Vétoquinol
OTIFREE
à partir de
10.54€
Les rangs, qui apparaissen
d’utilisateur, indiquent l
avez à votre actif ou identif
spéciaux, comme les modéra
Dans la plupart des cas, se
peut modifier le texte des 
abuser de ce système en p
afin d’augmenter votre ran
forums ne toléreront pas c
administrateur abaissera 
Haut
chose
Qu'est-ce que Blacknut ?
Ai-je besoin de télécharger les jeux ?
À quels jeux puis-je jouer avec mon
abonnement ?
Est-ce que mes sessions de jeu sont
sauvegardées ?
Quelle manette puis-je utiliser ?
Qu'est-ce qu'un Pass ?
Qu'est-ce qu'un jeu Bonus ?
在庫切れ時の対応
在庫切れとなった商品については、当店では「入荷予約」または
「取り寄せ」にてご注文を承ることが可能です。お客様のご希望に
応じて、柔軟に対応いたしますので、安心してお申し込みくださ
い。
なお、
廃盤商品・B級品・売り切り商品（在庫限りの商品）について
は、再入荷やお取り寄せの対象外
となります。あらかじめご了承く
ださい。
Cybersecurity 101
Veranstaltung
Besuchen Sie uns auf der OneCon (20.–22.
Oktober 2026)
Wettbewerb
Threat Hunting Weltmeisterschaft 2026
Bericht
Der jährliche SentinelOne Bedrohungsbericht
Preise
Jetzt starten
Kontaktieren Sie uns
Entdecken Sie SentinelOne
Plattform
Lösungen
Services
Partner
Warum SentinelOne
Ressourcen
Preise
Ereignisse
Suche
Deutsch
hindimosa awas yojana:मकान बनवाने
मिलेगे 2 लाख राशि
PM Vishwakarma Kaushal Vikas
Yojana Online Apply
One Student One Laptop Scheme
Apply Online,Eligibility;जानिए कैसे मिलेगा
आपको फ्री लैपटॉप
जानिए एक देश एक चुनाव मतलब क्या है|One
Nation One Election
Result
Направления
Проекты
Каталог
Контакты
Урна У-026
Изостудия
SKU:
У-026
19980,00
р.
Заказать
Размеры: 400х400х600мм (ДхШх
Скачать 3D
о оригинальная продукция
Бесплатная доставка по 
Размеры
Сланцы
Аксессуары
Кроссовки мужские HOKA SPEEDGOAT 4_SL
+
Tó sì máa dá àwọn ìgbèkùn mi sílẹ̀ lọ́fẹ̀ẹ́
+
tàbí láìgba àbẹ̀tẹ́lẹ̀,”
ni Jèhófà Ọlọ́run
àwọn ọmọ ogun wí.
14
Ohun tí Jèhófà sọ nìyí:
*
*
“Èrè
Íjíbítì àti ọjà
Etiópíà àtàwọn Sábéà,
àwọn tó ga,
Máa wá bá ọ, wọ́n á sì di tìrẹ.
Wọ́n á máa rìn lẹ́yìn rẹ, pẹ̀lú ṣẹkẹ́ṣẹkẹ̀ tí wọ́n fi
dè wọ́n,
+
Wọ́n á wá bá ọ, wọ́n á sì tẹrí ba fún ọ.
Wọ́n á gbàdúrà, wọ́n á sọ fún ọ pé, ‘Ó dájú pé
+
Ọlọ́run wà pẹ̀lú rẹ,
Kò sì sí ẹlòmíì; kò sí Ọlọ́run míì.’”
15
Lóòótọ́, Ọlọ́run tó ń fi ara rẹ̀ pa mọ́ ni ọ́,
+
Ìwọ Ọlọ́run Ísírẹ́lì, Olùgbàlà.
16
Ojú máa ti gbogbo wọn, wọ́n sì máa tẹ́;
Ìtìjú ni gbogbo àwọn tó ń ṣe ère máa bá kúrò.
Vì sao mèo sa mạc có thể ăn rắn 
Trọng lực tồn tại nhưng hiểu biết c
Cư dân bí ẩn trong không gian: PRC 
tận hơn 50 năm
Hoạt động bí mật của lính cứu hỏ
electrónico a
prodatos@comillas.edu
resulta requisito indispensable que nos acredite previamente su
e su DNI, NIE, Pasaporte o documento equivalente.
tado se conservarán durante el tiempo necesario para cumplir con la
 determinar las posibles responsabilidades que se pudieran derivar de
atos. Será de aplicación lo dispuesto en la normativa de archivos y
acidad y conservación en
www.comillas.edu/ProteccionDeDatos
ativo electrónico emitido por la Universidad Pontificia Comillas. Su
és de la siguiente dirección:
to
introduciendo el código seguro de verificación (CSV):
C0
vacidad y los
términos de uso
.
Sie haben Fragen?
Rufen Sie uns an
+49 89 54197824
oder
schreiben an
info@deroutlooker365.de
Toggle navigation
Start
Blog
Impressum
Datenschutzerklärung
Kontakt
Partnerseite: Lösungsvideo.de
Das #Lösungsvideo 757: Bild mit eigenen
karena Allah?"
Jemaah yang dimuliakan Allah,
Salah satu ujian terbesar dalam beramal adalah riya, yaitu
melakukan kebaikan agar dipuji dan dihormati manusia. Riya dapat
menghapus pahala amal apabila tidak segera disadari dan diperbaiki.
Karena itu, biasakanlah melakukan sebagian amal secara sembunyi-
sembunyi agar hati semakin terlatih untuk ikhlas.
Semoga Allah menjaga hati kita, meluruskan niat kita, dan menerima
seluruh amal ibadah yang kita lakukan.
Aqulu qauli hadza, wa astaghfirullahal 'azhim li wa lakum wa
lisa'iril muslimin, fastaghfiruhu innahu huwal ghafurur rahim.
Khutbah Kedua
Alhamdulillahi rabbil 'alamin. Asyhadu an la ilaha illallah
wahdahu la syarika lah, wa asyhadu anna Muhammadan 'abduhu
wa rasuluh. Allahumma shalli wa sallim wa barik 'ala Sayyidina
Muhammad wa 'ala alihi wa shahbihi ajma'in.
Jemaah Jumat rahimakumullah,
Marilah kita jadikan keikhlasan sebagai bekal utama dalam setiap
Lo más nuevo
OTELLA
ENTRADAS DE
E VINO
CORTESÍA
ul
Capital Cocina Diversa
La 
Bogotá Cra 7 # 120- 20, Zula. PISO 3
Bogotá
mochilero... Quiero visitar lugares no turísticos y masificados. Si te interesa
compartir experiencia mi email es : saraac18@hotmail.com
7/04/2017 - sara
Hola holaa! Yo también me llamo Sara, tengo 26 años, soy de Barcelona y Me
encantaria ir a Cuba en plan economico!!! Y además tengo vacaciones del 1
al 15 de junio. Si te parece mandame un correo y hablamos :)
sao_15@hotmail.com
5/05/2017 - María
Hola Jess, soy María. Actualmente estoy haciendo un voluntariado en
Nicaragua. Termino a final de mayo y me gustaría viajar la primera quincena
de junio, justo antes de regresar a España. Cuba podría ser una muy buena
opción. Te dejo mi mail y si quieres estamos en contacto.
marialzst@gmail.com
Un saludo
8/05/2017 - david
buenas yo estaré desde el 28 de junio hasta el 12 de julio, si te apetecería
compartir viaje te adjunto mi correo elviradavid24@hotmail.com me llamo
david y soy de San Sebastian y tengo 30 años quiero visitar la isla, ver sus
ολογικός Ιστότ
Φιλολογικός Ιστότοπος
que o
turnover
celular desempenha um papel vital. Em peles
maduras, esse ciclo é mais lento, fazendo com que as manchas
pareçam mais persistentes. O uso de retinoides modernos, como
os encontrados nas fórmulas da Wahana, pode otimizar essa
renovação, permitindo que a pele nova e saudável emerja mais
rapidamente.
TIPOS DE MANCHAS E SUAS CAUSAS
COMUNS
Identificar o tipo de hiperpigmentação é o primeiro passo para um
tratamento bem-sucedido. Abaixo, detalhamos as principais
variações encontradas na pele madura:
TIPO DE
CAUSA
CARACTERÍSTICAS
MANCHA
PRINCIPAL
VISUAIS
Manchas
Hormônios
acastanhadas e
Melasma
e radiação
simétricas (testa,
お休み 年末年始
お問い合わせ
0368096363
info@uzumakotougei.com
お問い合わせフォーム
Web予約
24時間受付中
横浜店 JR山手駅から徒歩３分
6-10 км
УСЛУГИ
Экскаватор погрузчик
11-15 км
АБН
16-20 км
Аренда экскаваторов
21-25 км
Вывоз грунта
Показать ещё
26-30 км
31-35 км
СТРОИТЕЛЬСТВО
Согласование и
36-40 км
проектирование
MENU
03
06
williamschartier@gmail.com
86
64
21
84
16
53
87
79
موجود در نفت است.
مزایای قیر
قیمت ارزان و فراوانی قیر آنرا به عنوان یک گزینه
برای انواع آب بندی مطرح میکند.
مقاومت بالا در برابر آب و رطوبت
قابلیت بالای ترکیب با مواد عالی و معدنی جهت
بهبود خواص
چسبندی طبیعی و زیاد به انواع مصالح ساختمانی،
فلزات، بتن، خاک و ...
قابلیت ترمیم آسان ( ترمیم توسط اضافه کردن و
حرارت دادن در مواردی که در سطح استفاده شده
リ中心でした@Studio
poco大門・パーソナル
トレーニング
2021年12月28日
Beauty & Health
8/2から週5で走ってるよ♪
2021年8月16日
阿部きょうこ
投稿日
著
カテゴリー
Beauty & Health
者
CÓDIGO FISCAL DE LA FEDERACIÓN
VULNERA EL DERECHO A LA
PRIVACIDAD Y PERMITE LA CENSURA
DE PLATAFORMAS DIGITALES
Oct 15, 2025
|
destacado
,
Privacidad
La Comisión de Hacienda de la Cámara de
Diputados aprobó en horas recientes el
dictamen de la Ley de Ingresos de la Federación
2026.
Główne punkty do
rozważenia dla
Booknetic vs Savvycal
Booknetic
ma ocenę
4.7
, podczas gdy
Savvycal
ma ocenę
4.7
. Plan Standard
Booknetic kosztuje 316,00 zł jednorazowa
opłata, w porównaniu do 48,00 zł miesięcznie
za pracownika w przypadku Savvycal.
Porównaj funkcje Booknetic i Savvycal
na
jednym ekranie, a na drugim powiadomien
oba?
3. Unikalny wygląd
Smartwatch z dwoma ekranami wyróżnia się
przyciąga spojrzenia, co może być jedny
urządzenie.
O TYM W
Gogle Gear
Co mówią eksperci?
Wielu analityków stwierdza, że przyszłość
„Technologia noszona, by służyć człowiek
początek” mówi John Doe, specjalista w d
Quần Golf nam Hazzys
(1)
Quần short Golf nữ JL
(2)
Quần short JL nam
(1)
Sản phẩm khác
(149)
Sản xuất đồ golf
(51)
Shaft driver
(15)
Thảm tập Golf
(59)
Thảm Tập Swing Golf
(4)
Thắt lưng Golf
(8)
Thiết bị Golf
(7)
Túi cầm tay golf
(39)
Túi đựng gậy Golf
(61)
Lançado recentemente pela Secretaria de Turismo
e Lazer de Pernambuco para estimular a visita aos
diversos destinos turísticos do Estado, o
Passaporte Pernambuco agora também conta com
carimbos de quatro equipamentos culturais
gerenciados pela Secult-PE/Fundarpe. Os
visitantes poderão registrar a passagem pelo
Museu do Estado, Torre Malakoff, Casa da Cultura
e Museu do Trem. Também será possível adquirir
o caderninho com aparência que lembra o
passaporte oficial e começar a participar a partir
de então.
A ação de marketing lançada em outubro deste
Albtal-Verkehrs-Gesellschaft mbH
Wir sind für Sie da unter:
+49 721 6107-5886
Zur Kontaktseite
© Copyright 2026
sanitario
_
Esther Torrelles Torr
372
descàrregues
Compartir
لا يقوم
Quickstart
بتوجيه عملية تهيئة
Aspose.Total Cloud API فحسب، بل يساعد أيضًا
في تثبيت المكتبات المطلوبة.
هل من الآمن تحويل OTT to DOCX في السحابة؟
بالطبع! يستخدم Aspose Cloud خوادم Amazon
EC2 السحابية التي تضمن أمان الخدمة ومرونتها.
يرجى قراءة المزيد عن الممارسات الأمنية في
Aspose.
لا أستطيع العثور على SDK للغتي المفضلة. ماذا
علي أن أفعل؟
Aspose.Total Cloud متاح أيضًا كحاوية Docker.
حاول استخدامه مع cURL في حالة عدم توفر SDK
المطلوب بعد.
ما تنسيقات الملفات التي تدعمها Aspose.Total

▸ **What to produce**: Return everything from the start of the rows down through the line containing "応じて、柔軟に対応いたしますので、安心してお申し込みくださ", copying each line word for word with both ends included.

▸ **Result of the task**:
Vétoquinol
OTIFREE
à partir de
10.54€
Les rangs, qui apparaissen
d’utilisateur, indiquent l
avez à votre actif ou identif
spéciaux, comme les modéra
Dans la plupart des cas, se
peut modifier le texte des 
abuser de ce système en p
afin d’augmenter votre ran
forums ne toléreront pas c
administrateur abaissera 
Haut
chose
Qu'est-ce que Blacknut ?
Ai-je besoin de télécharger les jeux ?
À quels jeux puis-je jouer avec mon
abonnement ?
Est-ce que mes sessions de jeu sont
sauvegardées ?
Quelle manette puis-je utiliser ?
Qu'est-ce qu'un Pass ?
Qu'est-ce qu'un jeu Bonus ?
在庫切れ時の対応
在庫切れとなった商品については、当店では「入荷予約」または
「取り寄せ」にてご注文を承ることが可能です。お客様のご希望に
応じて、柔軟に対応いたしますので、安心してお申し込みくださ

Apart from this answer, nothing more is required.